AIM OF THE EXERCISE.
Below are the records. How many of their lines contain "also"? Give only the number.

[Plain-text document sources]
Segment Open

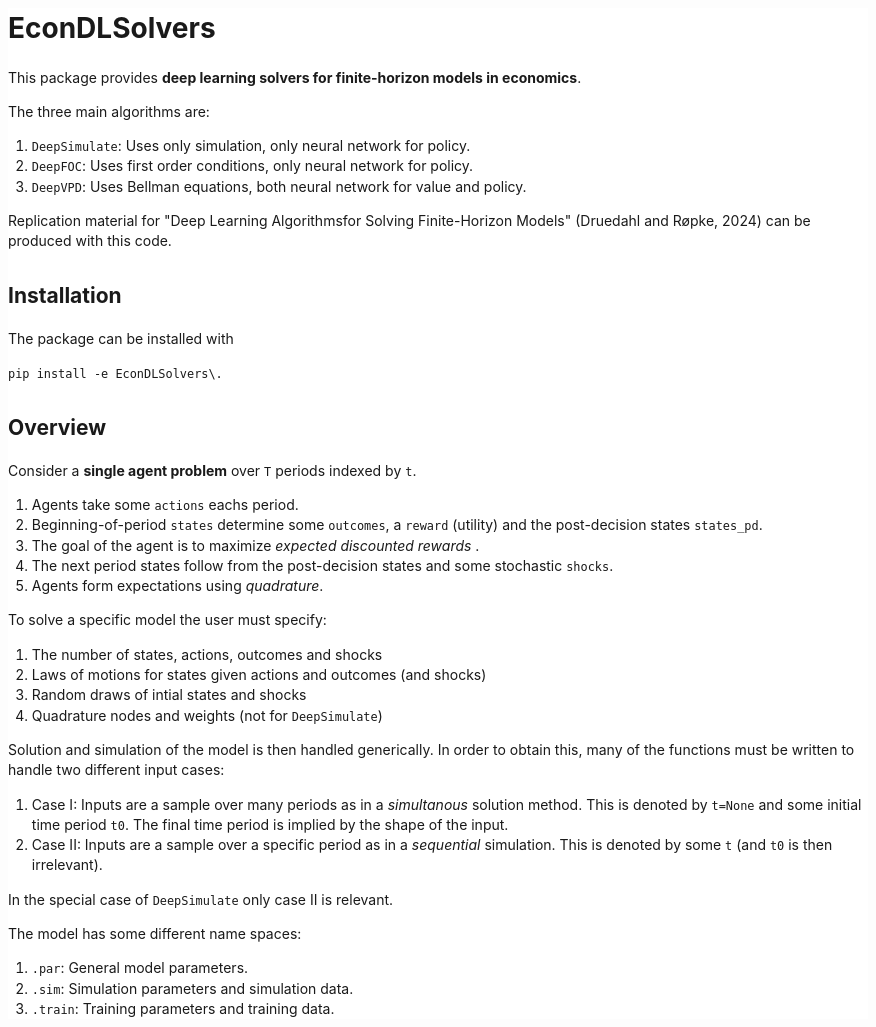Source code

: # EconDLSolvers

This package provides **deep learning solvers for finite-horizon models in economics**.

The three main algorithms are:

1. `DeepSimulate`: Uses only simulation, only neural network for policy.
1. `DeepFOC`: Uses first order conditions, only neural network for policy.
1. `DeepVPD`: Uses Bellman equations, both neural network for value and policy.

Replication material for "Deep Learning Algorithmsfor Solving Finite-Horizon Models" (Druedahl and Røpke, 2024) can be produced with this code.

## Installation

The package can be installed  with

```
pip install -e EconDLSolvers\.
```

## Overview

Consider a **single agent problem** over `T` periods indexed by `t`.

1. Agents take some `actions` eachs period.
1. Beginning-of-period `states` determine some `outcomes`, a `reward` (utility) and the post-decision states `states_pd`. 
1. The goal of the agent is to maximize *expected discounted rewards* .
1. The next period states follow from the post-decision states and some stochastic `shocks`. 
1. Agents form expectations using *quadrature*.

To solve a specific model the user must specify:

1. The number of states, actions, outcomes and shocks 
1. Laws of motions for states given actions and outcomes (and shocks)
1. Random draws of intial states and shocks
1. Quadrature nodes and weights (not for `DeepSimulate`)

Solution and simulation of the model is then handled generically. In order to obtain this, many of the functions must be written to handle two different input cases:

1. Case I: Inputs are a sample over many periods as in a *simultanous* solution method. This is denoted by `t=None` and some initial time period `t0`. The final time period is implied by the shape of the input.
1. Case II: Inputs are a sample over a specific period as in a *sequential* simulation. This is denoted by some `t` (and `t0` is then irrelevant).

In the special case of `DeepSimulate` only case II is relevant.

The model has some different name spaces:

1. `.par`: General model parameters.
1. `.sim`: Simulation parameters and simulation data.
1. `.train`: Training parameters and training data.
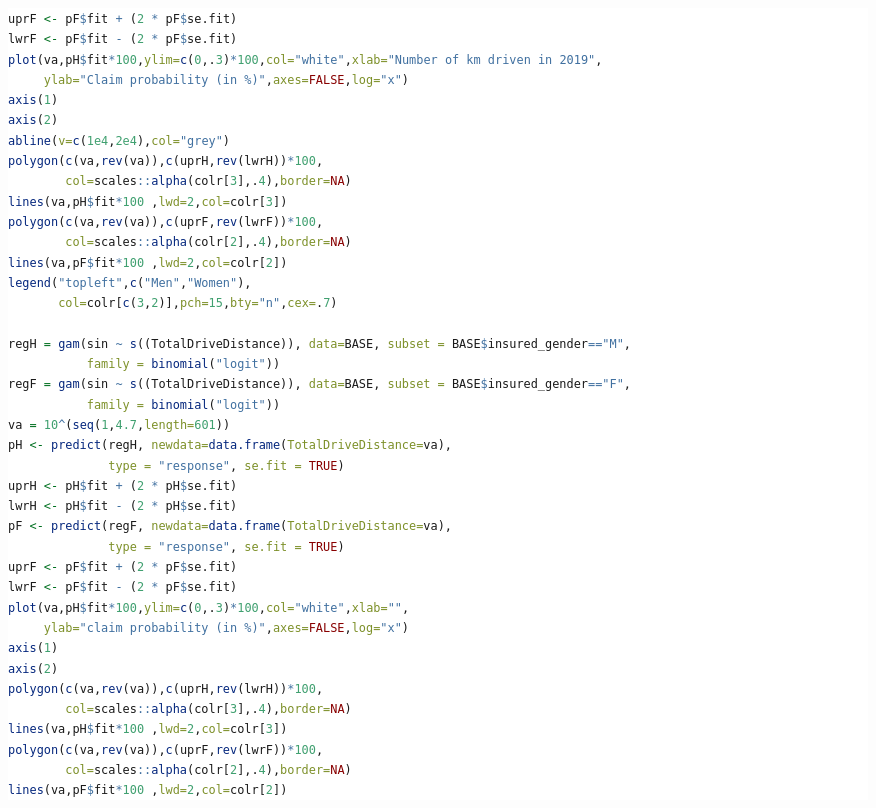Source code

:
 ``` r
uprF <- pF$fit + (2 * pF$se.fit)
lwrF <- pF$fit - (2 * pF$se.fit)
plot(va,pH$fit*100,ylim=c(0,.3)*100,col="white",xlab="Number of km driven in 2019",
     ylab="Claim probability (in %)",axes=FALSE,log="x")
axis(1)
axis(2)
abline(v=c(1e4,2e4),col="grey")
polygon(c(va,rev(va)),c(uprH,rev(lwrH))*100,
        col=scales::alpha(colr[3],.4),border=NA)
lines(va,pH$fit*100 ,lwd=2,col=colr[3])
polygon(c(va,rev(va)),c(uprF,rev(lwrF))*100,
        col=scales::alpha(colr[2],.4),border=NA)
lines(va,pF$fit*100 ,lwd=2,col=colr[2])
legend("topleft",c("Men","Women"),
       col=colr[c(3,2)],pch=15,bty="n",cex=.7)

regH = gam(sin ~ s((TotalDriveDistance)), data=BASE, subset = BASE$insured_gender=="M",
           family = binomial("logit"))
regF = gam(sin ~ s((TotalDriveDistance)), data=BASE, subset = BASE$insured_gender=="F",
           family = binomial("logit"))
va = 10^(seq(1,4.7,length=601))
pH <- predict(regH, newdata=data.frame(TotalDriveDistance=va), 
              type = "response", se.fit = TRUE)
uprH <- pH$fit + (2 * pH$se.fit)
lwrH <- pH$fit - (2 * pH$se.fit)
pF <- predict(regF, newdata=data.frame(TotalDriveDistance=va), 
              type = "response", se.fit = TRUE)
uprF <- pF$fit + (2 * pF$se.fit)
lwrF <- pF$fit - (2 * pF$se.fit)
plot(va,pH$fit*100,ylim=c(0,.3)*100,col="white",xlab="",
     ylab="claim probability (in %)",axes=FALSE,log="x")
axis(1)
axis(2)
polygon(c(va,rev(va)),c(uprH,rev(lwrH))*100,
        col=scales::alpha(colr[3],.4),border=NA)
lines(va,pH$fit*100 ,lwd=2,col=colr[3])
polygon(c(va,rev(va)),c(uprF,rev(lwrF))*100,
        col=scales::alpha(colr[2],.4),border=NA)
lines(va,pF$fit*100 ,lwd=2,col=colr[2])
```
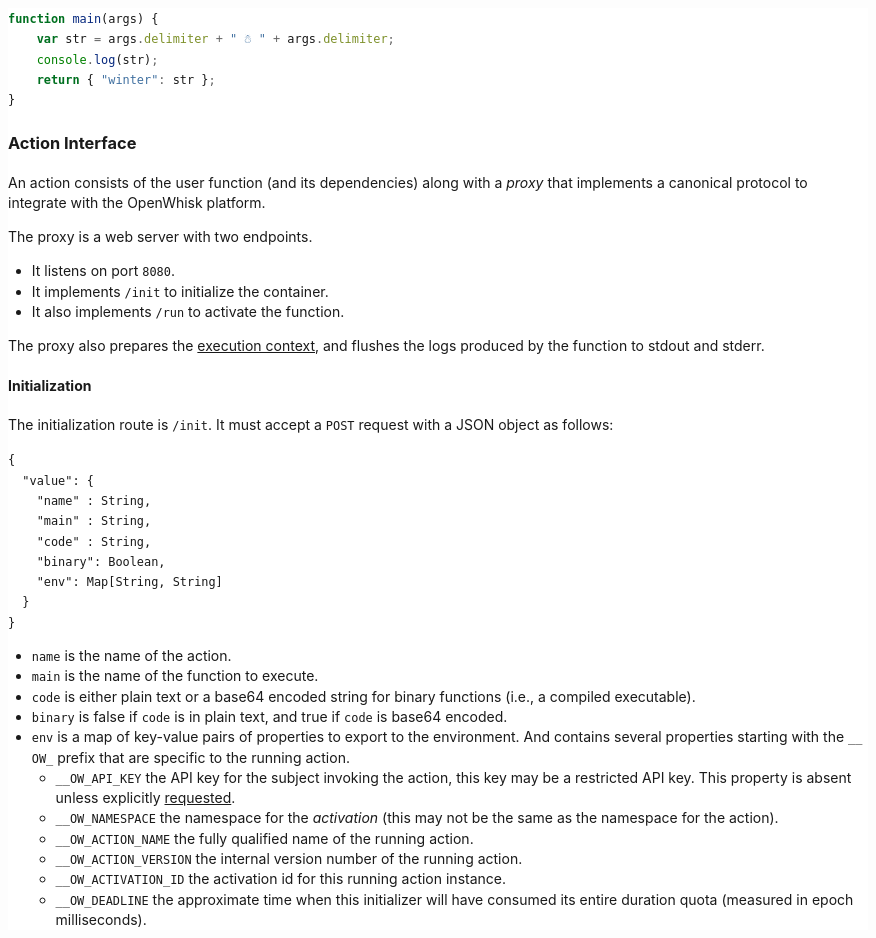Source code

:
 ```js
function main(args) {
    var str = args.delimiter + " ☃ " + args.delimiter;
    console.log(str);
    return { "winter": str };
}
```

### Action Interface

An action consists of the user function (and its dependencies) along with a _proxy_ that implements a
canonical protocol to integrate with the OpenWhisk platform.

The proxy is a web server with two endpoints.
* It listens on port `8080`.
* It implements `/init` to initialize the container.
* It also implements `/run` to activate the function.

The proxy also prepares the
[execution context](actions.md#accessing-action-metadata-within-the-action-body),
and flushes the logs produced by the function to stdout and stderr.

#### Initialization

The initialization route is `/init`. It must accept a `POST` request with a JSON object as follows:
```
{
  "value": {
    "name" : String,
    "main" : String,
    "code" : String,
    "binary": Boolean,
    "env": Map[String, String]
  }
}
```

* `name` is the name of the action.
* `main` is the name of the function to execute.
* `code` is either plain text or a base64 encoded string for binary functions (i.e., a compiled executable).
* `binary` is false if `code` is in plain text, and true if `code` is base64 encoded.
* `env` is a map of key-value pairs of properties to export to the environment. And contains several properties starting with the `__OW_` prefix that are specific to the running action.
  * `__OW_API_KEY` the API key for the subject invoking the action, this key may be a restricted API key. This property is absent unless explicitly [requested](./annotations.md#annotations-for-all-actions).
  * `__OW_NAMESPACE` the namespace for the _activation_ (this may not be the same as the namespace for the action).
  * `__OW_ACTION_NAME` the fully qualified name of the running action.
  * `__OW_ACTION_VERSION` the internal version number of the running action.
  * `__OW_ACTIVATION_ID` the activation id for this running action instance.
  * `__OW_DEADLINE` the approximate time when this initializer will have consumed its entire duration quota (measured in epoch milliseconds).
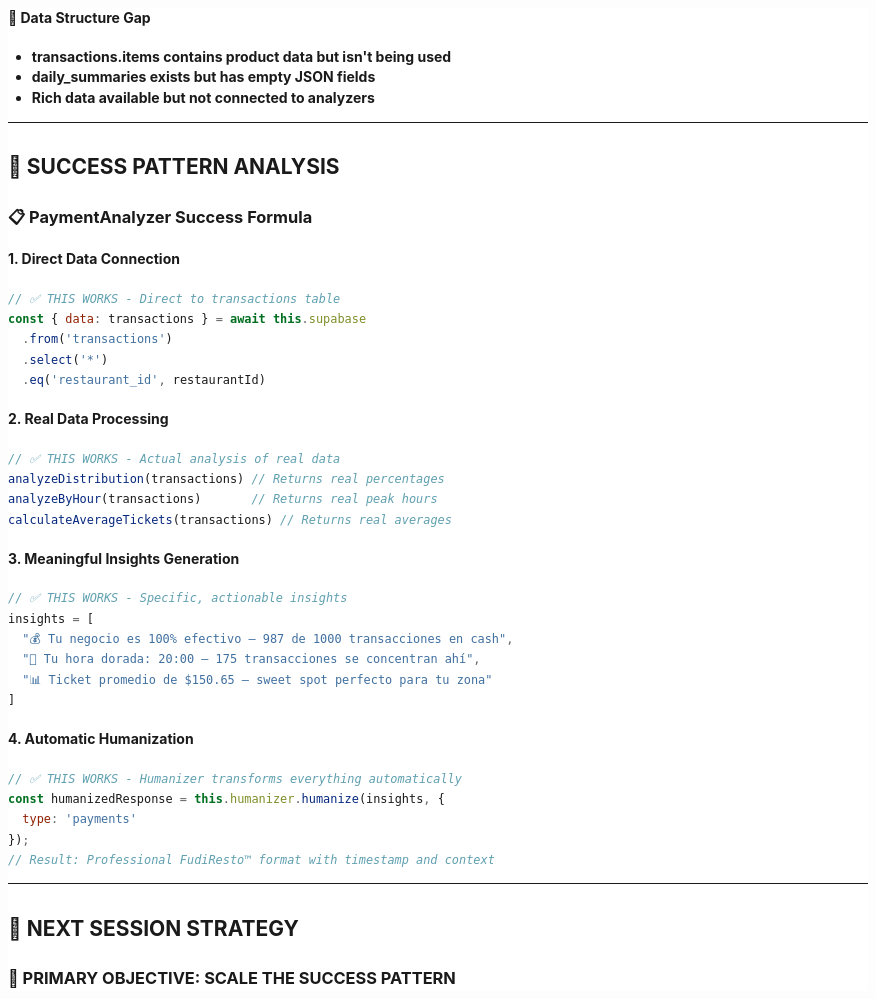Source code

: #### **🔴 Data Structure Gap**
- **transactions.items contains product data but isn't being used**
- **daily_summaries exists but has empty JSON fields**
- **Rich data available but not connected to analyzers**

---

## 🧬 SUCCESS PATTERN ANALYSIS

### **📋 PaymentAnalyzer Success Formula**

#### **1. Direct Data Connection**
```javascript
// ✅ THIS WORKS - Direct to transactions table
const { data: transactions } = await this.supabase
  .from('transactions')
  .select('*')
  .eq('restaurant_id', restaurantId)
```

#### **2. Real Data Processing**
```javascript
// ✅ THIS WORKS - Actual analysis of real data
analyzeDistribution(transactions) // Returns real percentages
analyzeByHour(transactions)       // Returns real peak hours  
calculateAverageTickets(transactions) // Returns real averages
```

#### **3. Meaningful Insights Generation**
```javascript
// ✅ THIS WORKS - Specific, actionable insights
insights = [
  "💰 Tu negocio es 100% efectivo — 987 de 1000 transacciones en cash",
  "🌙 Tu hora dorada: 20:00 — 175 transacciones se concentran ahí",
  "📊 Ticket promedio de $150.65 — sweet spot perfecto para tu zona"
]
```

#### **4. Automatic Humanization**
```javascript
// ✅ THIS WORKS - Humanizer transforms everything automatically
const humanizedResponse = this.humanizer.humanize(insights, { 
  type: 'payments' 
});
// Result: Professional FudiResto™️ format with timestamp and context
```

---

## 🎯 NEXT SESSION STRATEGY

### **🚀 PRIMARY OBJECTIVE: SCALE THE SUCCESS PATTERN**
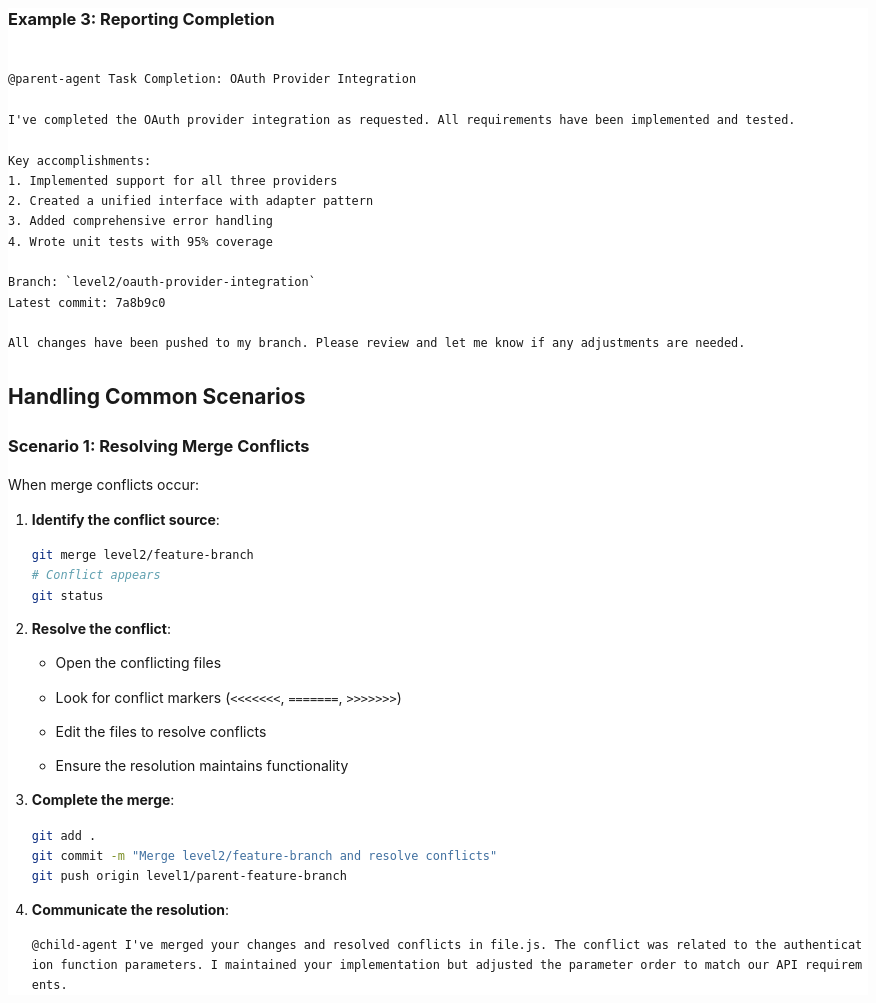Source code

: ### Example 3: Reporting Completion


```

@parent-agent Task Completion: OAuth Provider Integration

I've completed the OAuth provider integration as requested. All requirements have been implemented and tested.

Key accomplishments:
1. Implemented support for all three providers
2. Created a unified interface with adapter pattern
3. Added comprehensive error handling
4. Wrote unit tests with 95% coverage

Branch: `level2/oauth-provider-integration`
Latest commit: 7a8b9c0

All changes have been pushed to my branch. Please review and let me know if any adjustments are needed.

```

## Handling Common Scenarios

### Scenario 1: Resolving Merge Conflicts

When merge conflicts occur:

1. **Identify the conflict source**:
   ```bash
   git merge level2/feature-branch
   # Conflict appears
   git status
   ```

2. **Resolve the conflict**:

   - Open the conflicting files

   - Look for conflict markers (`<<<<<<<`, `=======`, `>>>>>>>`)

   - Edit the files to resolve conflicts

   - Ensure the resolution maintains functionality

3. **Complete the merge**:
   ```bash
   git add .
   git commit -m "Merge level2/feature-branch and resolve conflicts"
   git push origin level1/parent-feature-branch
   ```

4. **Communicate the resolution**:
   ```
   @child-agent I've merged your changes and resolved conflicts in file.js. The conflict was related to the authentication function parameters. I maintained your implementation but adjusted the parameter order to match our API requirements.
   ```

Segment Closed

SOLUTION TO THE PROBLEM.
2